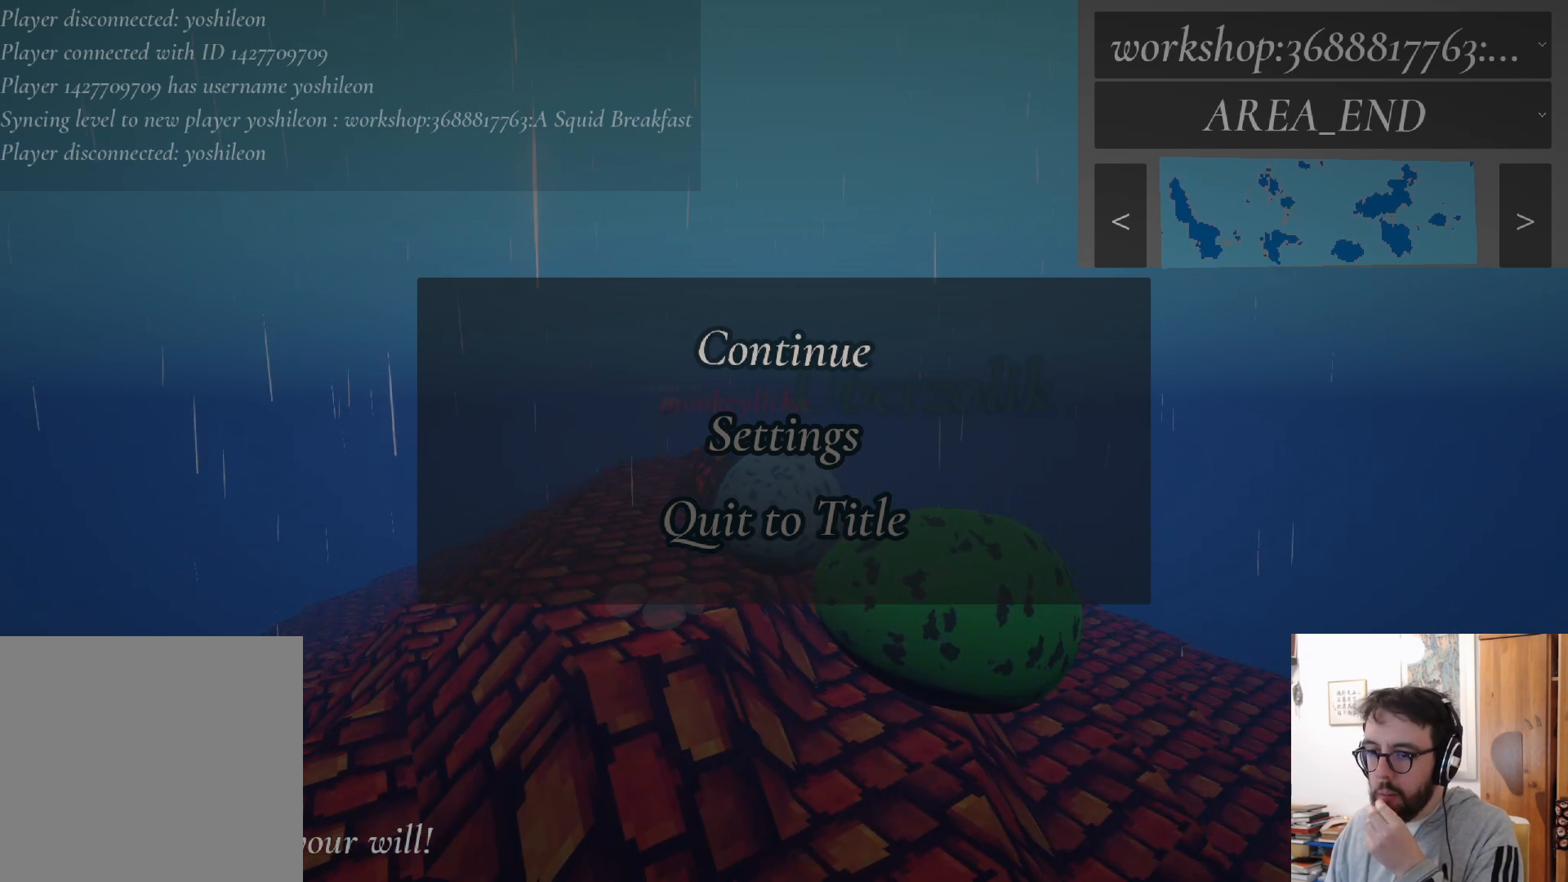
{"buttons": [], "left_stick": "center", "right_stick": "center", "events": []}
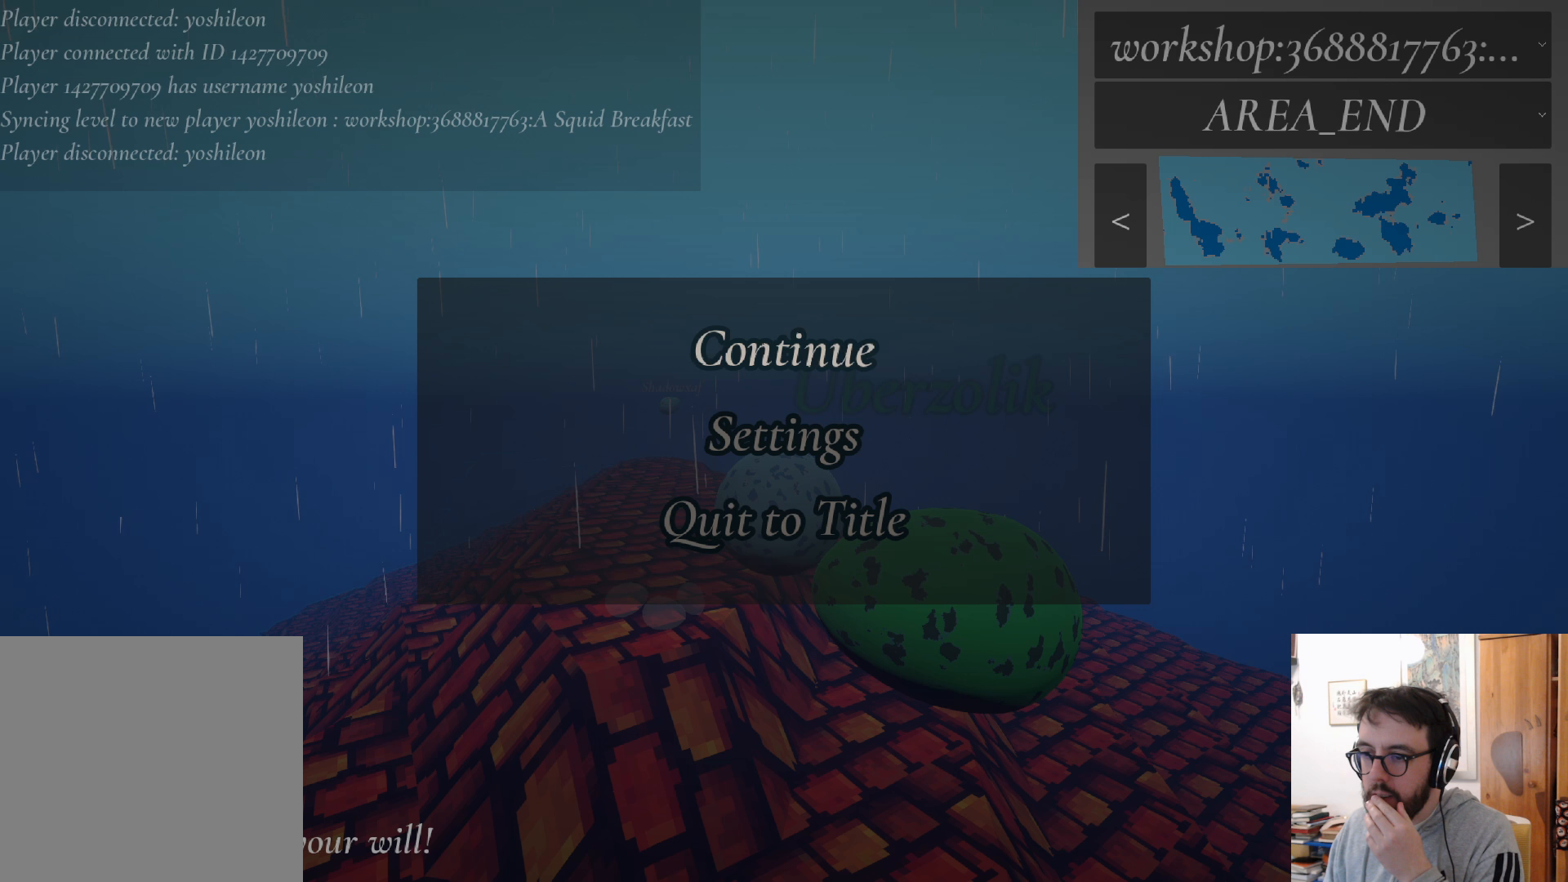
{"buttons": [], "left_stick": "center", "right_stick": "up-right", "events": [[33, "right_stick", "up-right"]]}
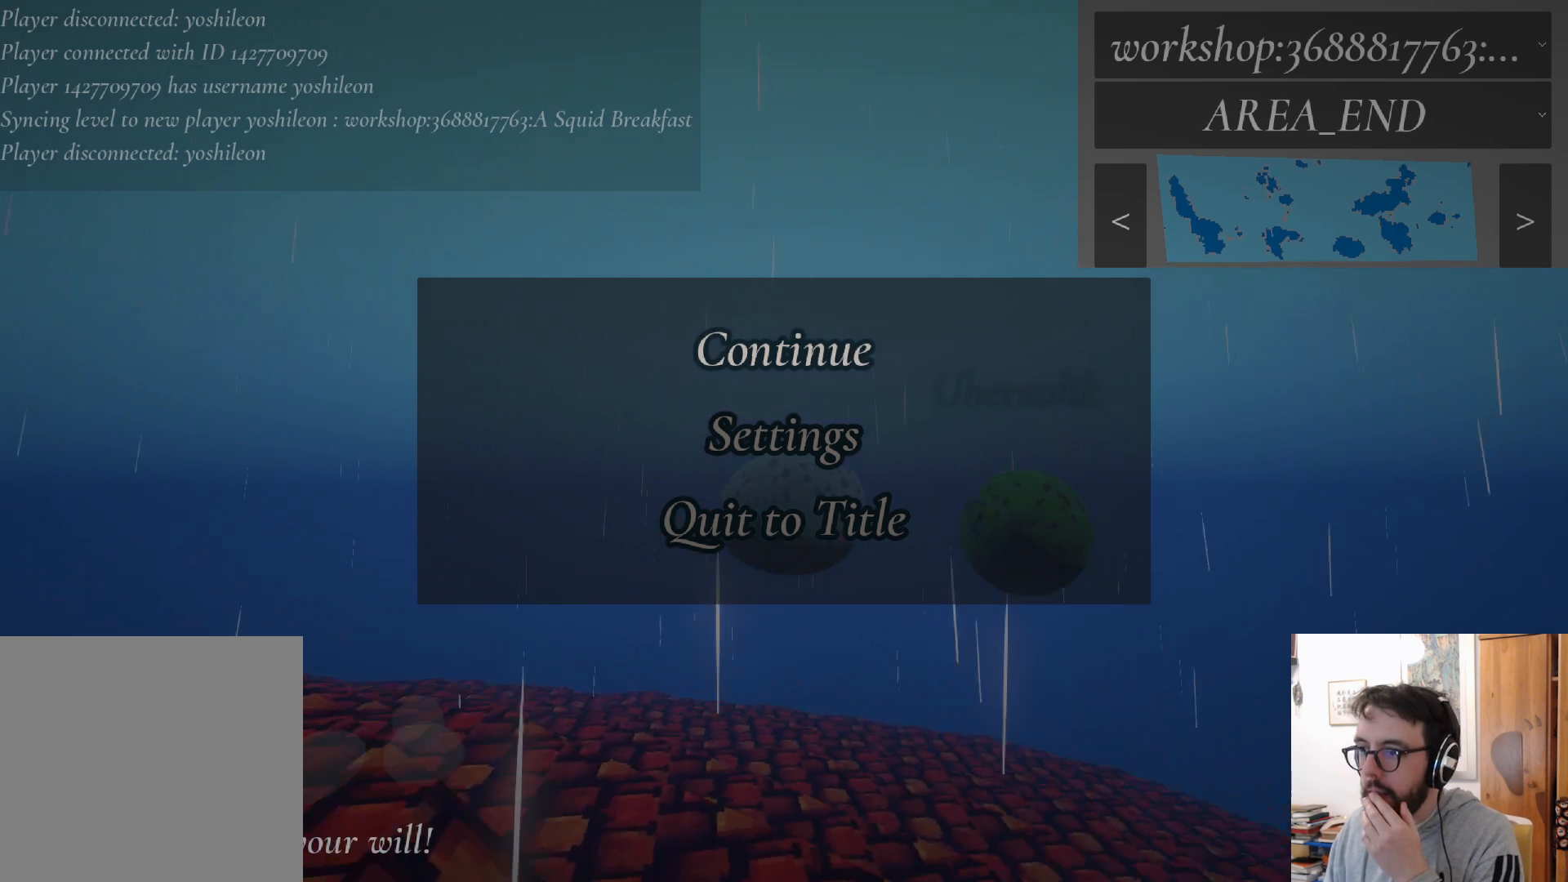
{"buttons": [], "left_stick": "center", "right_stick": "center", "events": [[133, "right_stick", "right"], [500, "right_stick", "center"]]}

==============================

WHAT THE TASK ASKS: Write the listing out in full, exactly; no images.

ANSWER TO THE PROBLEM:
{"buttons": [], "left_stick": "center", "right_stick": "center", "events": []}
{"buttons": [], "left_stick": "center", "right_stick": "up-right", "events": [[33, "right_stick", "up-right"]]}
{"buttons": [], "left_stick": "center", "right_stick": "center", "events": [[133, "right_stick", "right"], [500, "right_stick", "center"]]}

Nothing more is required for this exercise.